[Data entries]

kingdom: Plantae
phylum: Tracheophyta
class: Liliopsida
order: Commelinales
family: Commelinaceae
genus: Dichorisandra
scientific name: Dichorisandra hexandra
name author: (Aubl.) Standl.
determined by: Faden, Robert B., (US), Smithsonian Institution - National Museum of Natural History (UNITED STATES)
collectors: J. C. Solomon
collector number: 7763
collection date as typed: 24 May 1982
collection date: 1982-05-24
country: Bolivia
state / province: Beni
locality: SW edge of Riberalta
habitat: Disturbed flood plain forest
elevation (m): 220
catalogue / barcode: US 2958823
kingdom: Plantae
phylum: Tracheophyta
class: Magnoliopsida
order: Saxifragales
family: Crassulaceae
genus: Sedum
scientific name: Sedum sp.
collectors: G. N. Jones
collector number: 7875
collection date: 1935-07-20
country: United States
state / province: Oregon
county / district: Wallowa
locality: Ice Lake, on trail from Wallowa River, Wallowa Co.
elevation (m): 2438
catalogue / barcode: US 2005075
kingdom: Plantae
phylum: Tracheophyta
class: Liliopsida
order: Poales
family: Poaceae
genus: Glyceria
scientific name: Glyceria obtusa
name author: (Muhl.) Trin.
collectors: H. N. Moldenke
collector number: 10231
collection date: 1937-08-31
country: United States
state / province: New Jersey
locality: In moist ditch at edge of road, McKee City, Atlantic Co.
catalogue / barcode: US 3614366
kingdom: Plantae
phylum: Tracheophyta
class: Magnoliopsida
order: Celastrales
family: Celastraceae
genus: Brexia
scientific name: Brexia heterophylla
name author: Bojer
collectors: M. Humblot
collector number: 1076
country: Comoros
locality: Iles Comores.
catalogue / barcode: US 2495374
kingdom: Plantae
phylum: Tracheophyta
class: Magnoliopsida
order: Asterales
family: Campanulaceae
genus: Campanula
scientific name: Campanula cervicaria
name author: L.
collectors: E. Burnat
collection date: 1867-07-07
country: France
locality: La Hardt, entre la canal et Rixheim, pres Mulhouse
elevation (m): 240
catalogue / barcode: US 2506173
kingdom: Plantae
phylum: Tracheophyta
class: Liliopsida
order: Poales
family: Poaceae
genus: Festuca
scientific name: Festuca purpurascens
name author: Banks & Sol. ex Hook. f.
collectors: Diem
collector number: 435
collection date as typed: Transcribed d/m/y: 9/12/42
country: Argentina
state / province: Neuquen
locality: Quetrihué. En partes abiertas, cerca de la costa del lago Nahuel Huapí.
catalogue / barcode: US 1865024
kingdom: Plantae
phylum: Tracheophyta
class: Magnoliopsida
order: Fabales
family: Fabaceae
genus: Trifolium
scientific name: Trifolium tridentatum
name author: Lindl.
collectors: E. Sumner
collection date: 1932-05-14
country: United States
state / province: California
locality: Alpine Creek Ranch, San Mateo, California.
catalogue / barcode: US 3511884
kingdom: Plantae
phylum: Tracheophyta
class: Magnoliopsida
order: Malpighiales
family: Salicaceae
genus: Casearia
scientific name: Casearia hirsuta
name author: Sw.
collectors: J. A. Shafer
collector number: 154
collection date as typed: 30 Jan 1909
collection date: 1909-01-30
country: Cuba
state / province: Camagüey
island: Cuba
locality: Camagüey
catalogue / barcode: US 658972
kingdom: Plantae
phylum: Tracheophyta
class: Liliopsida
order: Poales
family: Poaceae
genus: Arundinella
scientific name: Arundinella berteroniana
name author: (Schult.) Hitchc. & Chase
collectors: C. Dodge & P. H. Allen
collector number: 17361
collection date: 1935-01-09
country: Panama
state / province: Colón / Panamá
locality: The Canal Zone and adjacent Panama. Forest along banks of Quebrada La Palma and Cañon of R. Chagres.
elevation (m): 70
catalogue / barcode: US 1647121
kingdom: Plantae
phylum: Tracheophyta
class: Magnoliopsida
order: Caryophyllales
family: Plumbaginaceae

> [What the task requires]: Rewrite everything from the line containing "scientific name: Glyceria obtusa" down to the line containing "collectors: M. Humblot", putting "authority" wherever "name author" appears and leaving the rest unchanged.

> [Right answer]:
scientific name: Glyceria obtusa
authority: (Muhl.) Trin.
collectors: H. N. Moldenke
collector number: 10231
collection date: 1937-08-31
country: United States
state / province: New Jersey
locality: In moist ditch at edge of road, McKee City, Atlantic Co.
catalogue / barcode: US 3614366
kingdom: Plantae
phylum: Tracheophyta
class: Magnoliopsida
order: Celastrales
family: Celastraceae
genus: Brexia
scientific name: Brexia heterophylla
authority: Bojer
collectors: M. Humblot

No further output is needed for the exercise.